BACKGROUND: INVESTIGATING THE TRAJECTORY OF FINANCIAL INCLUSION OF WOMEN IN INDIA
The Reserve Bank of India [RBI] defines financial inclusion as “making financial services accessible to people from low income and weaker socio-economic backgrounds and ensuring credit access to these groups.” (Reserve Bank of India 2015: 1) While the Indian banking system prioritised the weaker socio-economic groups since the 1970s, it did not include women under this category until 2013 (Chavan 2020).

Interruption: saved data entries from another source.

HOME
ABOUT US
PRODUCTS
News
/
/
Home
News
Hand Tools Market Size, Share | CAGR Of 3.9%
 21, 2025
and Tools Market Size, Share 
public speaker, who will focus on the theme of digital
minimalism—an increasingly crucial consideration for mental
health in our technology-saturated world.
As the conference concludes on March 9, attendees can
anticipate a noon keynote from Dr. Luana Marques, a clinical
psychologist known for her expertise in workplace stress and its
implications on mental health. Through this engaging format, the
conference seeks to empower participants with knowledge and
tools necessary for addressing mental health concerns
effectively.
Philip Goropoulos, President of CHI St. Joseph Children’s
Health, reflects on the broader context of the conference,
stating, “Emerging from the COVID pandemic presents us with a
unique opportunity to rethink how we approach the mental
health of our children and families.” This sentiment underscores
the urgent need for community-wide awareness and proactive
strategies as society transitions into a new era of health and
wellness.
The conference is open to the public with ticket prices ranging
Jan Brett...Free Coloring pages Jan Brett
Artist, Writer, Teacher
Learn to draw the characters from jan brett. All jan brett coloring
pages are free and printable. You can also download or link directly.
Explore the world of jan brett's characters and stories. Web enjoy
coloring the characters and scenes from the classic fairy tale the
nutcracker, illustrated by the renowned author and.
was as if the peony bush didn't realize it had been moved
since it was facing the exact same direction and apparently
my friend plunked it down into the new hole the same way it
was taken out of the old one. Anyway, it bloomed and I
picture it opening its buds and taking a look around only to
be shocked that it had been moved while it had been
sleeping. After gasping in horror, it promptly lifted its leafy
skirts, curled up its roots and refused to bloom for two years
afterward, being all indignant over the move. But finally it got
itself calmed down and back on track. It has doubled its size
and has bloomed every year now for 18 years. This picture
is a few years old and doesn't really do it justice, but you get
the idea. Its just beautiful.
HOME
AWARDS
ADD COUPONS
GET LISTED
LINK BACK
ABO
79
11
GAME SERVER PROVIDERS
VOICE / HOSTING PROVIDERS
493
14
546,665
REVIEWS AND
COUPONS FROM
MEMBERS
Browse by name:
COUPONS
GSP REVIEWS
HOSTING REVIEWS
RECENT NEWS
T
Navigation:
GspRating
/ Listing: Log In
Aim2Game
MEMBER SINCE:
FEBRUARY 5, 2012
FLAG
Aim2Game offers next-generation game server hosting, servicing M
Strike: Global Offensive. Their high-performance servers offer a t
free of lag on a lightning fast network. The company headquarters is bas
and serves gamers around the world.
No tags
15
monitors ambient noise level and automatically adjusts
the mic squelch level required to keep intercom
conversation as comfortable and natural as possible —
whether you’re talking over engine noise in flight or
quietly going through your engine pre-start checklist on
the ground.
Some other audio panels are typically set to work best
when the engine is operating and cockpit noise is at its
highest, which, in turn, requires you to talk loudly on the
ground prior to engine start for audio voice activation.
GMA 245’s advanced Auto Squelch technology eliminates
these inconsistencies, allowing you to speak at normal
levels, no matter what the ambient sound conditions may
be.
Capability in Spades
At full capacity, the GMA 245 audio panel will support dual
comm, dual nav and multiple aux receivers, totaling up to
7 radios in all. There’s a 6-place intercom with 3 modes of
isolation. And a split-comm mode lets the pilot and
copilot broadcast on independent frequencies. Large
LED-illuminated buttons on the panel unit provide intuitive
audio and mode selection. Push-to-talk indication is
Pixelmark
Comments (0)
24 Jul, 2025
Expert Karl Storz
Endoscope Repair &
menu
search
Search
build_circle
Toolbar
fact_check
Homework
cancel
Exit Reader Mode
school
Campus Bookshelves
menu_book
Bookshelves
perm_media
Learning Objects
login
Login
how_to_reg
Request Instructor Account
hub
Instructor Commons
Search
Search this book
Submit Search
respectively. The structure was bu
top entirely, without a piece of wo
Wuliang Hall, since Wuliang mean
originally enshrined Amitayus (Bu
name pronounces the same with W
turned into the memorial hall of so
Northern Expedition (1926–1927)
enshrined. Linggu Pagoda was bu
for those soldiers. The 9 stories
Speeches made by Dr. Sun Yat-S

Between 1990 and 2010, RBI and the central government adopted a series of measures to ensure a holistic approach towards making financial services available to women. These measures included Basic Savings Bank Deposit Account [BSBDA], establishment of Financial Literacy Centres [FLCs], implementation of Banking Correspondents [BC] models, and bank Self Help Group [SHG] linkage programmes. During this period, microfinance institutions [MFIs] became prominent for their crucial role in making credit available to women. However, despite the growing influence of MFIs in India, a majority of women still relied on informal sources of finance owing to the high interest rates of SHG loans. These high interest rates made these loans unaffordable for many women (Chavan and Bhaskar 2009).
Before the introduction of Prime Minister Jan Dhan Yojna [PMJDY], financial inclusion in India faced some significant challenges surrounding lack of coordination among stakeholders, lack of proper planning, and operational issues. With the commencement of PMJDY in 2014, a large section of the unbanked mass in the country, of which about 55% were women, entered the formal financial fold. Between 2014 and 2017, bank account ownership in India rose from 43% to 77% among women (Figure 1). Consequently, the gender gap between bank account holders declined. The gender disparity in financial inclusion reduced from 19.8% in 2014 to 6% in 2017.